Beginning with the first line of the entries below, quote each line until you reach and include the line with "50. The allegations".

Entries shown START

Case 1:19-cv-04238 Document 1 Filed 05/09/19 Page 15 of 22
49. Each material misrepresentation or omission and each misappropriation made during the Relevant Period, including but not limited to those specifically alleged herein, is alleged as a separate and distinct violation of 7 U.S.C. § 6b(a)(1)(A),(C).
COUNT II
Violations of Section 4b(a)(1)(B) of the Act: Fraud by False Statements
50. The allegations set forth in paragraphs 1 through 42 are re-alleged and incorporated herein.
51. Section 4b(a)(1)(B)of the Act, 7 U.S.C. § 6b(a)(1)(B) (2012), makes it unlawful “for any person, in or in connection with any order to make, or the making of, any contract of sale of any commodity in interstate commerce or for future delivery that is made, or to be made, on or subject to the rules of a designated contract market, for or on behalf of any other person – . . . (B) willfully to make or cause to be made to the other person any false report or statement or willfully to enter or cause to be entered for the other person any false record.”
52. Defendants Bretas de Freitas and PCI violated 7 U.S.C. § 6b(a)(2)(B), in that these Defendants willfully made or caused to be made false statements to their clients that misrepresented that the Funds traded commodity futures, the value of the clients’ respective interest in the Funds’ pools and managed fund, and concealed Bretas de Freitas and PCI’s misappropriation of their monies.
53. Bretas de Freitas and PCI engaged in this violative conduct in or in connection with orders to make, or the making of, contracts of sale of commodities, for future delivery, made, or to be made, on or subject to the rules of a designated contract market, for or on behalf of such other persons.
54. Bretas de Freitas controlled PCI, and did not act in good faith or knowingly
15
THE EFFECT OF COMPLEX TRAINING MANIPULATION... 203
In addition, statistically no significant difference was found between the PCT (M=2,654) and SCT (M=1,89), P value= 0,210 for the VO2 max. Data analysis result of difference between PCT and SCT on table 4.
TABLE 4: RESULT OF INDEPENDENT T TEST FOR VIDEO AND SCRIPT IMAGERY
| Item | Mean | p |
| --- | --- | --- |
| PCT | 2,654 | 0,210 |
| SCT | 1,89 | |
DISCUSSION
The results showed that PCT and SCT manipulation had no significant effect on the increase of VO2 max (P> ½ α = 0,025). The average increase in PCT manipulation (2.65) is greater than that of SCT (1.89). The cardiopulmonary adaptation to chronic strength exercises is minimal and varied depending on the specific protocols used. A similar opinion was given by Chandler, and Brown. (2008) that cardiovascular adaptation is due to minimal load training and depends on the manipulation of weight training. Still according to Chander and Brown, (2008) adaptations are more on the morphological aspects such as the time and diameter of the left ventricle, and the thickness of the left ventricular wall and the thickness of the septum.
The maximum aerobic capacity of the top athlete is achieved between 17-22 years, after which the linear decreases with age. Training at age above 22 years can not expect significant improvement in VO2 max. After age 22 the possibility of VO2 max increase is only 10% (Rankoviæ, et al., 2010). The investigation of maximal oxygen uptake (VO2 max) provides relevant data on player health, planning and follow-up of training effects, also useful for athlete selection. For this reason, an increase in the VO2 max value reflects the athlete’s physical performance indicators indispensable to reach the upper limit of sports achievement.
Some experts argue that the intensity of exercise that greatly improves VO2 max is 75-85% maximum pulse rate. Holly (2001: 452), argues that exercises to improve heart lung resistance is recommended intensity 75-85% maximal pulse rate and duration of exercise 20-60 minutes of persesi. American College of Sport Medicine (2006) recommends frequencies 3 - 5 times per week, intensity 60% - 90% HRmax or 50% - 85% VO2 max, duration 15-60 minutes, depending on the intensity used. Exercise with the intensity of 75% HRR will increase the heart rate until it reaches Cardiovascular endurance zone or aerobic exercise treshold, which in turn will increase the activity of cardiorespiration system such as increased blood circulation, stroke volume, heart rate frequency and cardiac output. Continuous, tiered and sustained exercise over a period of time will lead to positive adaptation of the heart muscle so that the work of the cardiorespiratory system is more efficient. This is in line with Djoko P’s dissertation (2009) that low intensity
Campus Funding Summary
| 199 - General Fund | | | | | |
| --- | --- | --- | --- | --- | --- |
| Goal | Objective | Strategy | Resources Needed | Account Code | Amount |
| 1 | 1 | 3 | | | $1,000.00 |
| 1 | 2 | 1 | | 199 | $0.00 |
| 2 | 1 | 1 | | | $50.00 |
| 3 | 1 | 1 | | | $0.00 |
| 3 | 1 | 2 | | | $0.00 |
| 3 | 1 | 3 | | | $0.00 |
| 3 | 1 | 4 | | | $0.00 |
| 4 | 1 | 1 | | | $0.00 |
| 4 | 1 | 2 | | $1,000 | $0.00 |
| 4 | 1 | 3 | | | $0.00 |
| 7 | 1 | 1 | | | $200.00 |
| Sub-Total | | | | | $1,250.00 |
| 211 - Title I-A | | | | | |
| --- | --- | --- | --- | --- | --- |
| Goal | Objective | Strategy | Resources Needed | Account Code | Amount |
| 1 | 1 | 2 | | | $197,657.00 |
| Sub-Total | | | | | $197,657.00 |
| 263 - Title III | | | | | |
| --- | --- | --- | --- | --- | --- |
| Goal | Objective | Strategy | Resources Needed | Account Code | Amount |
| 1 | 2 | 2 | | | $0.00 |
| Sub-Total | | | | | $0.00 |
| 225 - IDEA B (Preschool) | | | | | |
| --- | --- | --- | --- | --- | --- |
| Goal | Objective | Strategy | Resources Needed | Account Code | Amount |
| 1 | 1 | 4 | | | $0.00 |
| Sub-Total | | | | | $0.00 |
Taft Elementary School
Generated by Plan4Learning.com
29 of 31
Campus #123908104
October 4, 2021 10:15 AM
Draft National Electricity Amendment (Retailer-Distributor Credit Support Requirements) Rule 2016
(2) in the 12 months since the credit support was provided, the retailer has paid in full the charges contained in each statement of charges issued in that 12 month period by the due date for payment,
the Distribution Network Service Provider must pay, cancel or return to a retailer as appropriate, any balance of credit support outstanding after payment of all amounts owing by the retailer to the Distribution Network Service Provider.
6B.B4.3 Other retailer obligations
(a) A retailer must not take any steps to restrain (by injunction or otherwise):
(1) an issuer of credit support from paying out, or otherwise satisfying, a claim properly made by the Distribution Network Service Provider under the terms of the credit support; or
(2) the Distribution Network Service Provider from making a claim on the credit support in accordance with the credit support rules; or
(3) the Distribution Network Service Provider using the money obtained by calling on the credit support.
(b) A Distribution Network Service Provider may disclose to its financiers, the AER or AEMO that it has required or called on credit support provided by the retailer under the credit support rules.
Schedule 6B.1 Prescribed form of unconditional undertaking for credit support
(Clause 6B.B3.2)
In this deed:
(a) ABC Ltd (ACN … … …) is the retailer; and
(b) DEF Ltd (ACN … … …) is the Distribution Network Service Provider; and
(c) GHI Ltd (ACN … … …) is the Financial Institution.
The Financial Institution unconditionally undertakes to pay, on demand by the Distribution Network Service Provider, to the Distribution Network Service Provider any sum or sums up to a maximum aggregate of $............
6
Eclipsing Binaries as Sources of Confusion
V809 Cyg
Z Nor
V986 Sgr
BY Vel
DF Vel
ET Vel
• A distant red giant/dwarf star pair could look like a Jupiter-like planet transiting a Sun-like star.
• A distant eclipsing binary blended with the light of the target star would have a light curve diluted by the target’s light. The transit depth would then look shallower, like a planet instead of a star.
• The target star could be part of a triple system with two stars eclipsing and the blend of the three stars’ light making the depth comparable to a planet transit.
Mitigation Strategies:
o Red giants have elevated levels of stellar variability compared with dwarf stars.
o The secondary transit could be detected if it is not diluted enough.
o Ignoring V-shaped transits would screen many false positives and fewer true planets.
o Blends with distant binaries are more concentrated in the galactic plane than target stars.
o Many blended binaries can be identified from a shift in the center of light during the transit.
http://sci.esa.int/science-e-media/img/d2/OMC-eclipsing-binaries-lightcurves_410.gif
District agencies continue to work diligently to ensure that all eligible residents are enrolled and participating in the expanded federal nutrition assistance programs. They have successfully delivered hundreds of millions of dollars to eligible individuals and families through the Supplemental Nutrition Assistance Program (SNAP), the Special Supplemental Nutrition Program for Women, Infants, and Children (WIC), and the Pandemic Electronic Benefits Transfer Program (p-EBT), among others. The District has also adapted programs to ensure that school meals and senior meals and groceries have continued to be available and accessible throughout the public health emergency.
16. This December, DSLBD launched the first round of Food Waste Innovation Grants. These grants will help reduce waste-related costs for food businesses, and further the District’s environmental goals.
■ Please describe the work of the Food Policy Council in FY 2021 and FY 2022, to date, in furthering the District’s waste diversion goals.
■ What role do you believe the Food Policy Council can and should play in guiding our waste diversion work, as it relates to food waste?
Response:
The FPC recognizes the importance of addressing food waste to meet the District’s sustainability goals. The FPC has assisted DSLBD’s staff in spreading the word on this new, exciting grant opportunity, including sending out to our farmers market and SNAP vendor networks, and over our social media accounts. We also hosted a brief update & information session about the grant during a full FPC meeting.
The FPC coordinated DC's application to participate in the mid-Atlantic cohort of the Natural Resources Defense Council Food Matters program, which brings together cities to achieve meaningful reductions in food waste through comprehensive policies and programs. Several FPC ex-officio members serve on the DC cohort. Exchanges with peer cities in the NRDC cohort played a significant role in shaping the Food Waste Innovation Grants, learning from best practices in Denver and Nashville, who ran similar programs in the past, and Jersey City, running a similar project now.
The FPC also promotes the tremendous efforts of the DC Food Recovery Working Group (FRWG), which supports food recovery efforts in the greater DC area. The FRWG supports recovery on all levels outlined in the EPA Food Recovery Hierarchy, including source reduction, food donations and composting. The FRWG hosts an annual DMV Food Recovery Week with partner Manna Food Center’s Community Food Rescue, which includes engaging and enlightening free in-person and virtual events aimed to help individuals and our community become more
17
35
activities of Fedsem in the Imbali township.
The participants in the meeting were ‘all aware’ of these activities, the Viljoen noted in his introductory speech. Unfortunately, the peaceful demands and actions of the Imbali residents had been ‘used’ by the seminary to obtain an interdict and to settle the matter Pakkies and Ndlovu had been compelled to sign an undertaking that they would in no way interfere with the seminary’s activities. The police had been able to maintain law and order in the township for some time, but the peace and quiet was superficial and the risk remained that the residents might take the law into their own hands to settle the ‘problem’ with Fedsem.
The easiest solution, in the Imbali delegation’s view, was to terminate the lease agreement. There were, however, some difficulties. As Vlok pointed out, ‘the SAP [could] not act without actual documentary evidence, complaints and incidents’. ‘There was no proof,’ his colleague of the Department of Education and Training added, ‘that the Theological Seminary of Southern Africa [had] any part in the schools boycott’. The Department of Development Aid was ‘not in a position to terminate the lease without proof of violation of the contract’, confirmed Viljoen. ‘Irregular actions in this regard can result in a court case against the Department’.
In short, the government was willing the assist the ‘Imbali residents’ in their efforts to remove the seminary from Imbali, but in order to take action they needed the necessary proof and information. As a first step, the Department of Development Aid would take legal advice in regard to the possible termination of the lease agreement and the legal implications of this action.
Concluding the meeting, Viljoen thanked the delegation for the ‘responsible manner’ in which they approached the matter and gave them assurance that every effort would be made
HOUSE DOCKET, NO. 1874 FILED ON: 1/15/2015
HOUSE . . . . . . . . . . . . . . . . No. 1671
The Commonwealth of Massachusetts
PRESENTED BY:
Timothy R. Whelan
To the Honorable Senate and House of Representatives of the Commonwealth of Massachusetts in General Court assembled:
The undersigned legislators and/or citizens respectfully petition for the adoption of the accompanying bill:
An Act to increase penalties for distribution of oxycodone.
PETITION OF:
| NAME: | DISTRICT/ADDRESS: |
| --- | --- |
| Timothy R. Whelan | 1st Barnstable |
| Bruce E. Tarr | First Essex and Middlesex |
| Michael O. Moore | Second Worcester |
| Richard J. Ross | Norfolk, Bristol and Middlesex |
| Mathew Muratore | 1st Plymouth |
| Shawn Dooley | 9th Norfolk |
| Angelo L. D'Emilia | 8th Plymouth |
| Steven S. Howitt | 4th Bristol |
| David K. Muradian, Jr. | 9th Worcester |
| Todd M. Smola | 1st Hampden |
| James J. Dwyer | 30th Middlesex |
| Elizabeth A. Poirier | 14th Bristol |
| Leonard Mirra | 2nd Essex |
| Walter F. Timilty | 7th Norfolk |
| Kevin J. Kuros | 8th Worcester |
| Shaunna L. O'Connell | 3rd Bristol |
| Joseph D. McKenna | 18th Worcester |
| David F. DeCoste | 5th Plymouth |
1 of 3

Entries shown END

> **Exercise output**:
Case 1:19-cv-04238 Document 1 Filed 05/09/19 Page 15 of 22
49. Each material misrepresentation or omission and each misappropriation made during the Relevant Period, including but not limited to those specifically alleged herein, is alleged as a separate and distinct violation of 7 U.S.C. § 6b(a)(1)(A),(C).
COUNT II
Violations of Section 4b(a)(1)(B) of the Act: Fraud by False Statements
50. The allegations set forth in paragraphs 1 through 42 are re-alleged and incorporated herein.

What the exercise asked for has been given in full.